#### DATA SUPPLIED ####

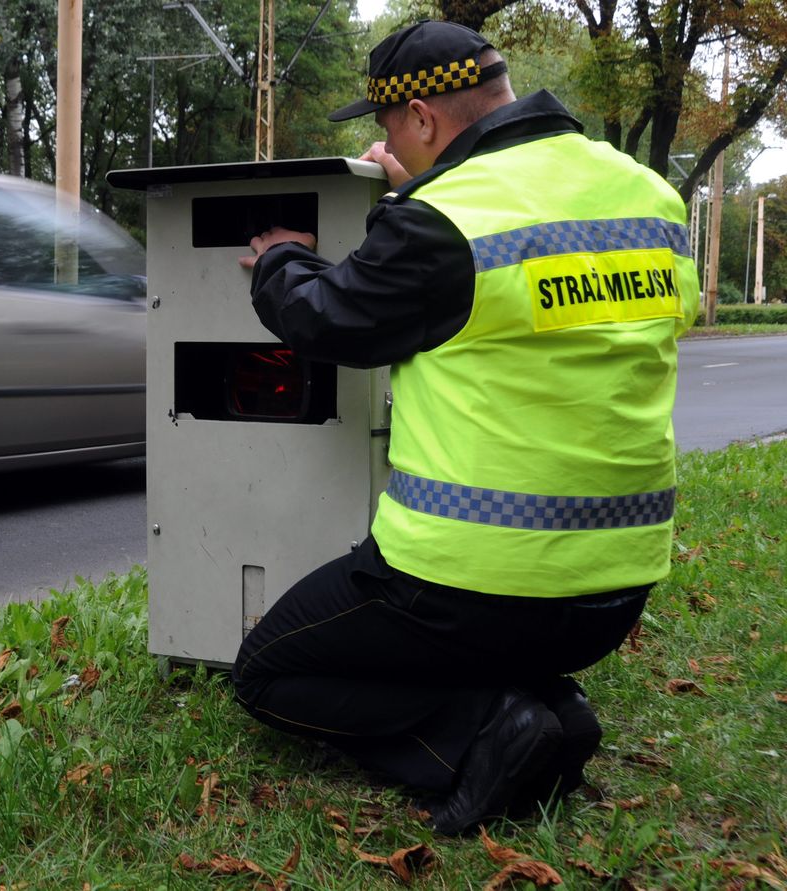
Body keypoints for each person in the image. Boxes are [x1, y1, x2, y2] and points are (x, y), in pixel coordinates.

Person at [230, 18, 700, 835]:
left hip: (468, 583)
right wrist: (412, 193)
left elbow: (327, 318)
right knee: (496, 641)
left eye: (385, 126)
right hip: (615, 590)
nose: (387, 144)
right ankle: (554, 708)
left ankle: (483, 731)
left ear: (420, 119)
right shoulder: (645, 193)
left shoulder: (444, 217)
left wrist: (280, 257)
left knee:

####

WHAT NEEDS TO BE DONE. Set out exactly the lines from the one bearing "right ankle: (554, 708)" through the end of the data, including both ends and omitting all others.

RESPONSE.
right ankle: (554, 708)
left ankle: (483, 731)
left ear: (420, 119)
right shoulder: (645, 193)
left shoulder: (444, 217)
left wrist: (280, 257)
left knee:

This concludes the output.